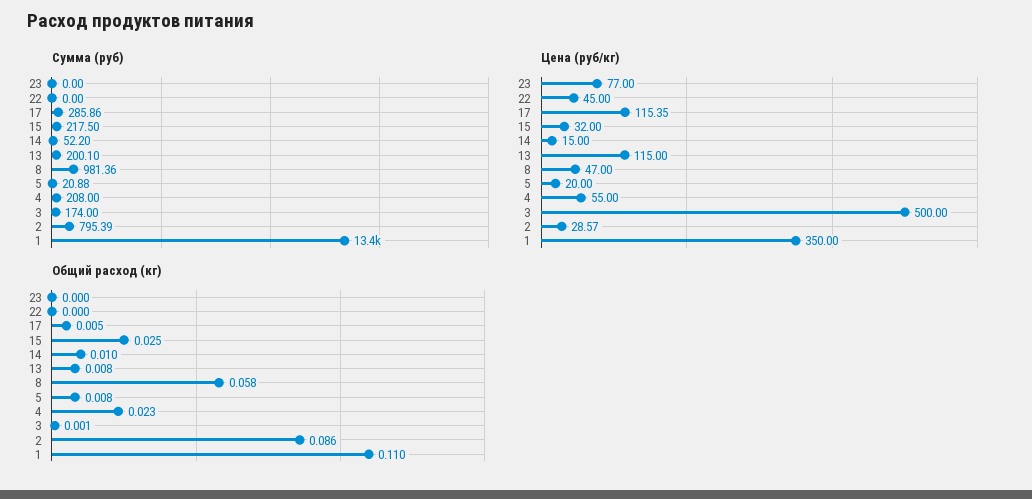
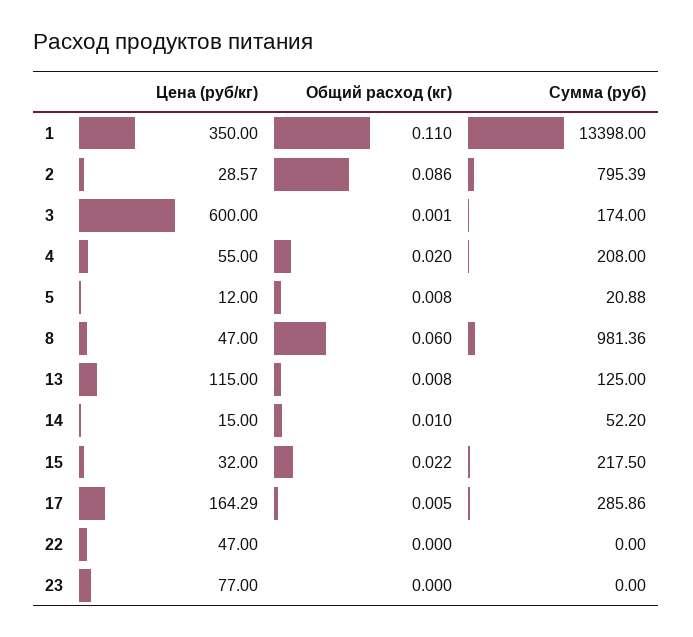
Сумма (руб), 13: 200.1 -> 125
Цена (руб/кг), 22: 45 -> 47
Цена (руб/кг), 17: 115.35 -> 164.29
Цена (руб/кг), 5: 20 -> 12
Цена (руб/кг), 3: 500 -> 600
Общий расход (кг), 15: 0.025 -> 0.022
Общий расход (кг), 8: 0.058 -> 0.06
Общий расход (кг), 4: 0.023 -> 0.02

★ ★ ★ ★

Exercise requirements -> The word "Общий" appears in some lines of the data; state how many such lines there are, and nothing further.

Expected output -> 3